Physical Wellness
Sleep Learning is Possible, According to Researchers
We have all heard the superstitious urban legend that if you sleep with a textbook under your pillow, you may retain some information: as if the information will seep from the textbook into your brain. This act stems from the desperate desire to learn while we sleep. What if it was actually possible?
In an unprecedented study that looks at the ways in which the subconscious human learns, a new Weizmann Institute study appearing today in the Journal Nature Neuroscience has found that you can never go wrong with classics-classical conditioning, that is.
Researchers discovered that people can learn new information while they sleep, and this can subconsciously modify their waking behavior.
Prof.
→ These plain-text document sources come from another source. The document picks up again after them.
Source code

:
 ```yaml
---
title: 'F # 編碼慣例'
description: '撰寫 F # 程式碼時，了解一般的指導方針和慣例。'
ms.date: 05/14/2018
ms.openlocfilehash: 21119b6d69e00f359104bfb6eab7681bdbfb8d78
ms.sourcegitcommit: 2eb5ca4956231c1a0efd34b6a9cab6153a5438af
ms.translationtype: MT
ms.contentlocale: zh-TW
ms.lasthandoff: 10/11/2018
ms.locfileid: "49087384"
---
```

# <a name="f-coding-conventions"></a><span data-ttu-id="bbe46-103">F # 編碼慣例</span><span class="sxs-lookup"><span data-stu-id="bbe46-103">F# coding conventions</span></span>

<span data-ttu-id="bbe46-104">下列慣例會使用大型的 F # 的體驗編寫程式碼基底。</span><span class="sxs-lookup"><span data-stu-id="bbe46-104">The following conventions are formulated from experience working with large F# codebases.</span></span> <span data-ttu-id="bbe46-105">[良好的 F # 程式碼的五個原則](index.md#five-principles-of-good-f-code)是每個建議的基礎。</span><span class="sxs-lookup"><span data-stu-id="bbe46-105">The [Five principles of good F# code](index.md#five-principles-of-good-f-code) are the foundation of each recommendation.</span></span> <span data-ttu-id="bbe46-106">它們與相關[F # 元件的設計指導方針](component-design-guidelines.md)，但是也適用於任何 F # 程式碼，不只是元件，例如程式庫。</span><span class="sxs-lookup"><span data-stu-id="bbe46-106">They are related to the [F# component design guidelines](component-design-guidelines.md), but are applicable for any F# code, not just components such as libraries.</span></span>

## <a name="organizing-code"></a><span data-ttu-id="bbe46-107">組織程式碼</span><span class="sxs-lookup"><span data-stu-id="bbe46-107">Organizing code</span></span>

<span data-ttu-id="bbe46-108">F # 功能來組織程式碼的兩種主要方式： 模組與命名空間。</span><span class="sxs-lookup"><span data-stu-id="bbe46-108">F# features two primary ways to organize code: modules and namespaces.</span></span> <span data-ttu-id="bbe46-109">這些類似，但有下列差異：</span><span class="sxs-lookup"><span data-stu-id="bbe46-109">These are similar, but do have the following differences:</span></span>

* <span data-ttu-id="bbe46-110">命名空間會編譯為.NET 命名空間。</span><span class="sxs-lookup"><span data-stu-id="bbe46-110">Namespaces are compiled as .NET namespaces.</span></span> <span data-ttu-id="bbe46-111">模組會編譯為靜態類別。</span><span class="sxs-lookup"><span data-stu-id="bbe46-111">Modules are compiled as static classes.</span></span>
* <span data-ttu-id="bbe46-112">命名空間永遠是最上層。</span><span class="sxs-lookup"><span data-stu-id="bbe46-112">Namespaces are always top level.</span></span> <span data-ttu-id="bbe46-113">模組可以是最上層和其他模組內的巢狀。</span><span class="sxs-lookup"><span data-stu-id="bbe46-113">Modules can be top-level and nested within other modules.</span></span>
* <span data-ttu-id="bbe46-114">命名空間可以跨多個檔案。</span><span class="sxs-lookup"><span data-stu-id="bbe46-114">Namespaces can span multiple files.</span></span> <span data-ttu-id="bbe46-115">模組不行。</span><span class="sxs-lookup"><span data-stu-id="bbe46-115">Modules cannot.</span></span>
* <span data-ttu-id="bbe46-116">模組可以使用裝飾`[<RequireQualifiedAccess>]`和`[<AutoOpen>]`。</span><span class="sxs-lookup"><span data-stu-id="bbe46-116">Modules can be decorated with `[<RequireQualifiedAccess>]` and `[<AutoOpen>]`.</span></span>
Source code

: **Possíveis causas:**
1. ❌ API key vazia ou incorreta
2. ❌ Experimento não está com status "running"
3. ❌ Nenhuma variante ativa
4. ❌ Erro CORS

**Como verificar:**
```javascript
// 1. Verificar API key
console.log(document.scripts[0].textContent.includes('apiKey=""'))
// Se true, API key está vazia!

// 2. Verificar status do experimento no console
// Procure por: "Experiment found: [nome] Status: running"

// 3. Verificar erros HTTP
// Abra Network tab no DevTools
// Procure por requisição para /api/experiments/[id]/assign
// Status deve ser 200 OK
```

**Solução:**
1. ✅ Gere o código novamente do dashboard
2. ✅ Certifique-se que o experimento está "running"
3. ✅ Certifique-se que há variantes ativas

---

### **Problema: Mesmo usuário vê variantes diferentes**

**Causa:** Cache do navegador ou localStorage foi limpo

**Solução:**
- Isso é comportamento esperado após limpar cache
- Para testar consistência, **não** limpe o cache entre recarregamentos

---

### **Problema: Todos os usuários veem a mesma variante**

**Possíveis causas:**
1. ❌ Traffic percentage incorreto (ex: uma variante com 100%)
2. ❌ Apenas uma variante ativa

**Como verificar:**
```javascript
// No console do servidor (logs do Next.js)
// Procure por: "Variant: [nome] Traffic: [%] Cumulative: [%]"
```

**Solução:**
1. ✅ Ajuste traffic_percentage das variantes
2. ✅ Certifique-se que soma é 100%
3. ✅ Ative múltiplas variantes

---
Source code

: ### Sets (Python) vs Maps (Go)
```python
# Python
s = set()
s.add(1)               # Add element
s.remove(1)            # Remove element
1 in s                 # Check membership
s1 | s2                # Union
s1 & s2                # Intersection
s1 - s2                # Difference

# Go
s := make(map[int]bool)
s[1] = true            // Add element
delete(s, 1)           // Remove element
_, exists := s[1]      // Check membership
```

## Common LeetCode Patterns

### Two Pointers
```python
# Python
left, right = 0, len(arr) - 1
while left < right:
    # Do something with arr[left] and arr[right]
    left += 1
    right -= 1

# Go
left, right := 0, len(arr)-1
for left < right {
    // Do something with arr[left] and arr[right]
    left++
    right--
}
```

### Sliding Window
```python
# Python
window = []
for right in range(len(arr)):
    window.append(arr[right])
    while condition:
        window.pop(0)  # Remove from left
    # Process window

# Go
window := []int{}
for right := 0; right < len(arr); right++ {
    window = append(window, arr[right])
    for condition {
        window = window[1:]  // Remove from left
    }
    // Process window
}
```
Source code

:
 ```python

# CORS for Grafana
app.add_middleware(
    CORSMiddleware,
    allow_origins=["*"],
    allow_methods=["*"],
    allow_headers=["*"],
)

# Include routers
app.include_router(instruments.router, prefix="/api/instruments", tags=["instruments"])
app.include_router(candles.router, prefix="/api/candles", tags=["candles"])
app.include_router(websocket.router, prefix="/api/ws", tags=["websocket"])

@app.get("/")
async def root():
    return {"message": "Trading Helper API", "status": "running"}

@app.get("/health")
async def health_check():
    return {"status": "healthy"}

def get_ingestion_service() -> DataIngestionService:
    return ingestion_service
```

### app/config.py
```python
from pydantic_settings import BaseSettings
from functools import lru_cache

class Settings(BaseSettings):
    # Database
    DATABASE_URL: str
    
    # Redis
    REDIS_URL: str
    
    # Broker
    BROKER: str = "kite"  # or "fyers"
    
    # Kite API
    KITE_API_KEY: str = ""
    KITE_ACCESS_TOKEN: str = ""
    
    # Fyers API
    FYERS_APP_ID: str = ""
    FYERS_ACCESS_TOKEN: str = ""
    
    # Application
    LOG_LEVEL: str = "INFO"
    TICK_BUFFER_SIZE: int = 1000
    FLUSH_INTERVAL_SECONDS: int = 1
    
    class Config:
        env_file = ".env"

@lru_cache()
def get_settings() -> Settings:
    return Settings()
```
Noam Sobel and research student Anat Arzi, together with Sobel's group in the Institute's Neurobiology Department in collaboration with researchers from Loewenstein Hospital and the Academic College of Tel Aviv put subjects asleep and monitored their sleep states, breathing and heart rate.
After a night of exposing them to alternatively pleasant and unpleasant odors, followed by a tone, scientists removed the odors on the following night and found that when a tone associated with an unpleasant smell was played, participants' breathing became short and shallow. Conversely when a tone that was paired with a good smell was played, the subjects inhaled deeply.
The next day, the now awake subjects again heard the tones alone again - with no accompanying odor. Although they had no conscious recollection of listening to them during the night, their breathing patterns told a different story. When exposed to tones that had been paired with pleasant odors, they sniffed deeply, while the second tones - those associated with bad smells - provoked short, shallow sniffs.
Researchers noted that the learned response was more pronounced during the REM phase of sleep, but the transfer of the association from sleep to waking was evident only when learning took place during the non-REM phase.
Sobel and Arzi suspect that this is because "dream-amnesia" or those parts during sleep where we forget our dreams occurs at the REM-stage. Therefore, though we may be more sensitive to external stimuli at this stage, any conditioning may not stick upon waking. By contrast, non-REM sleep is the phase that is important for memory consolidation, (also the phase that changes your dreams depending on external stimuli such as a running television) so it might also play a role in this form of sleep-learning.
Now that researchers know it is possible to learn while asleep, Sobel and Arzi intend to find the limits of sleep learning,what information can be learned during sleep and what cannot.
While this information may prove useful when trying to get your roommates from eating your stuff in the fridge, our hope is that further studies on this will ultimately give us la earning advantage over peers.